Гул голосов, постукивание по столу чьих-то пальцев…
Медь была приятно-прохладной на ощупь и восхитительно пахла; Керан все вертела ее в руках. Прищурив глаза, она смотрела на свет от окна, отраженный взвешенной в воздухе пылью. Было тепло и душно. Керан засыпала, и мысли в голове звучали все громче; а еще та мелодия с улицы — гитары почти не слышно, одна только виолончель. Музыка стекает, как ручей по камням, а потом пиццикато — всего несколько отрывистых нот, — и снова поднимается, поднимается вверх…

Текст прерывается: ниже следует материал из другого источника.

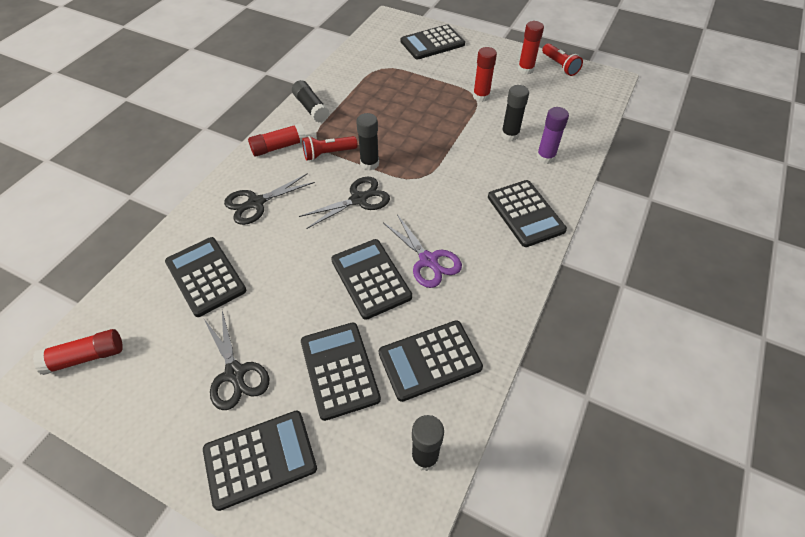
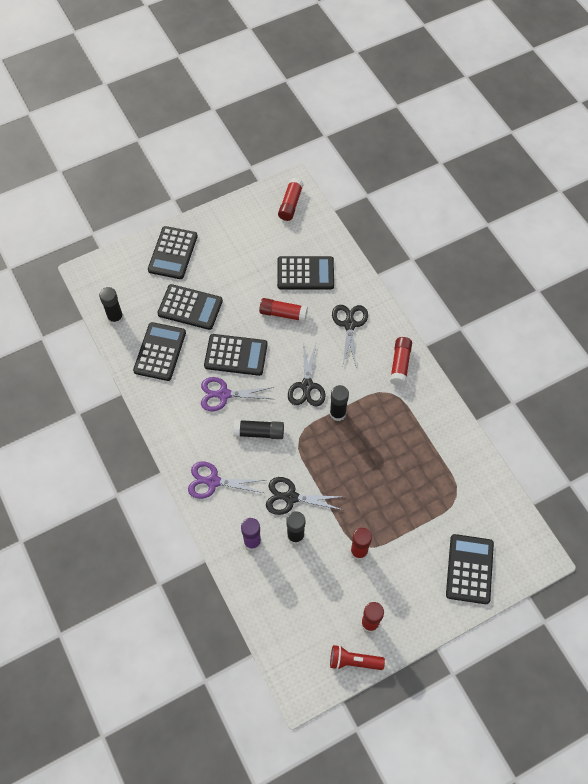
camera: 125 degrees right, 10 degrees up
(235, 373) = (227, 262): black scissors -> black scissors (291, 497)
(281, 266) = (283, 313): none -> red glue stick
(311, 108) = (434, 409): black glue stick -> black glue stick (259, 432)
(328, 153) = (369, 392): red flashlight -> none
(525, 213) = (213, 481): black calculator -> purple scissors

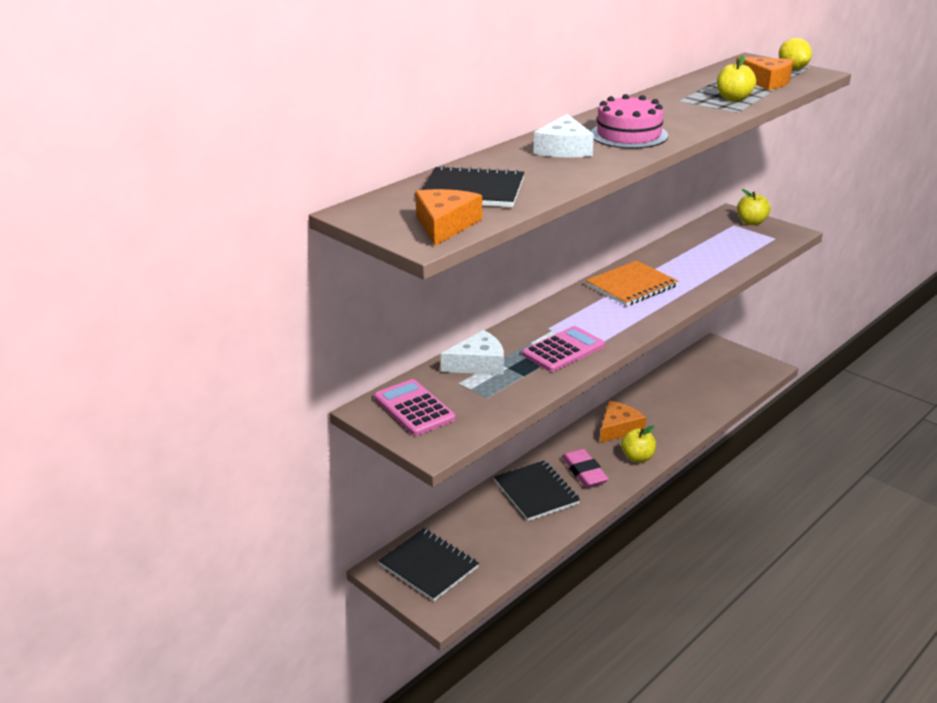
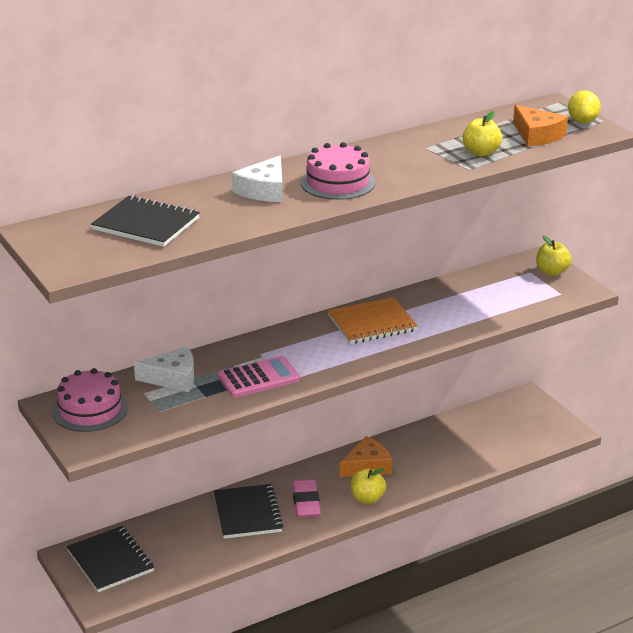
camera: 15 degrees right, 0 degrees up
(414, 408) = (90, 410): pink calculator -> pink cake
(445, 225) = (95, 256): orange cheese -> none

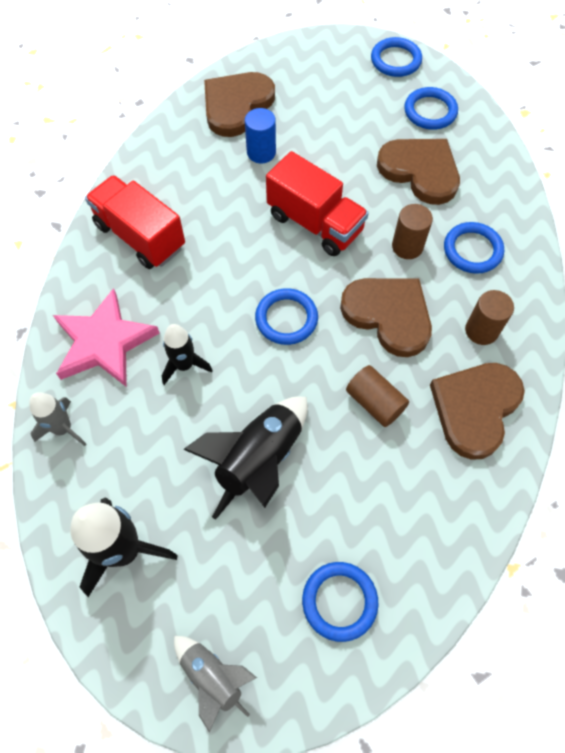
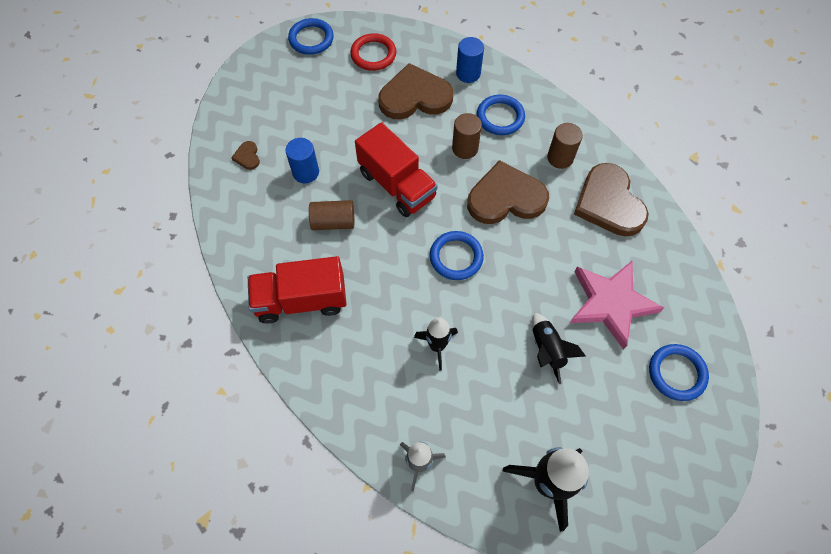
camera: 50 degrees left, 0 degrees up
(104, 342) = (371, 387): pink star -> pink star (611, 304)
(213, 676) = (674, 485): grey rocket -> none
(236, 105) = (247, 156): brown heart -> brown heart, size x0.41
(259, 460) = (547, 350): black rocket -> black rocket, size x0.60
(315, 223) = (397, 185): red truck -> red truck turned 60 degrees clockwise
(375, 402) = (561, 253): brown cylinder -> brown cylinder (333, 222)
(430, 111) = (373, 54): blue ring -> red ring
(492, 192) = (468, 73): none -> blue cylinder

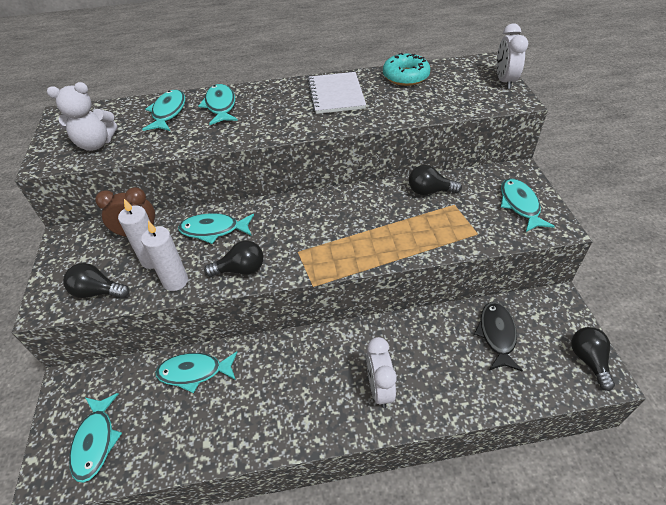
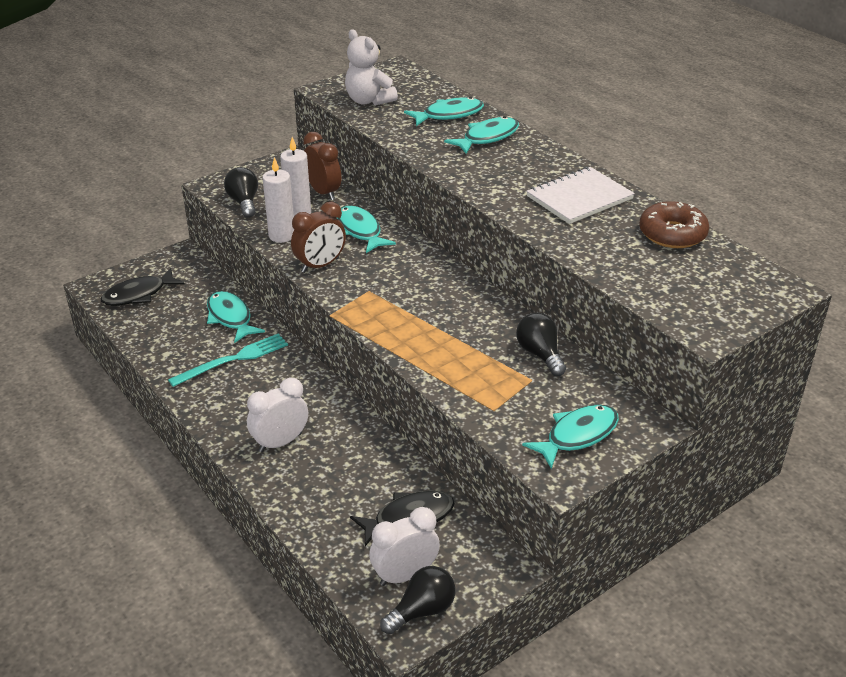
camera: 60 degrees right, 10 degrees down
(96, 441) = (138, 294): turquoise fish -> black fish
(240, 270) = (320, 265): black light bulb -> brown clock
(254, 389) = (233, 360): none -> turquoise fork
(405, 76) = (672, 234): turquoise donut -> brown donut
(504, 81) = (747, 313): white clock -> white clock (404, 575)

А ведь Керан ничто не мешало взять и записаться в специальную школу, где учат по вечерам играть на музыкальных инструментах. Но как бы она смотрелась там в свои почти тридцать среди школьников и студентов? Пришлось бы идти к директору за справкой, что она работает достаточно эффективно, чтобы без вреда для производства заниматься художественной самодеятельностью. И потом, чтобы играть хорошо, занимаются с самого детства — это был бы позор, да и только. Музыка звучала и звучала — отрывистые ноты пиццикато — и снова плавные движения смычка…
— Ну сколько можно уже? — тридцатый номер вывел Керан из полусна. — Сказали бы сразу, что придется так долго ждать!
Будто в ответ на его возмущение дверь снова открылась: появился конвой, и обвиняемый вошел, наконец, в пространство, отгороженное решетками. Им оказался парень лет двадцати; у него было красивое овальное лицо, и взгляд — мечтательно-расслаблен.
Мир такой отчетливый, яркий — настолько, что кажется нереальным — так бывает, если очнуться слишком резко от дневной полудремы.
Обвиняемый сел на скамейку и принялся разглядывать зал — а Керан разглядывала его. Он сидел, облокотившись о стену, руки расслабленно лежали на коленях; эта расслабленность была здесь совершенно неуместна, и делалось тоскливо. Чем-то схожее чувство возникает, когда видишь, как валят лес — пусть дерево используют повсюду, невозможно смотреть, как падают одна за другой высокие раскидистые сосны.
Вскоре стали заполняться и места на возвышении; последней за длинным столом появилась судья — полная и сосредоточенная; не глядя в зал, она пробежала глазами лежавшие перед ней бумаги — и заседание началось.
— … подсудимый Альберто Отто Линн пятьдесят третьего года рождения, проживающий по адресу улица Подорожников, дом 125, квартира 17, обвиняется по статье сто сорок третьей пункту пятому УСОГ — «покушение на информационную общественную безопасность в форме пропаганды опасной идеологии с использованием печатных изданий». Адвокат подсудимого…
Судья бубнила, уткнувшись взглядом в свои листки; по левую руку от нее сидел государственный обвинитель — худощавый мужчина лет сорока, он смотрел на окно и казался углубленным в себя; с другой стороны листал бумаги адвокат. Керан думала всегда, что он должен быть с подзащитным, а не с судьей за одним столом. Рядом с обвинителем сидел еще один человек — уже лысеющий, но с темной густой бородой — его пока никто не представил.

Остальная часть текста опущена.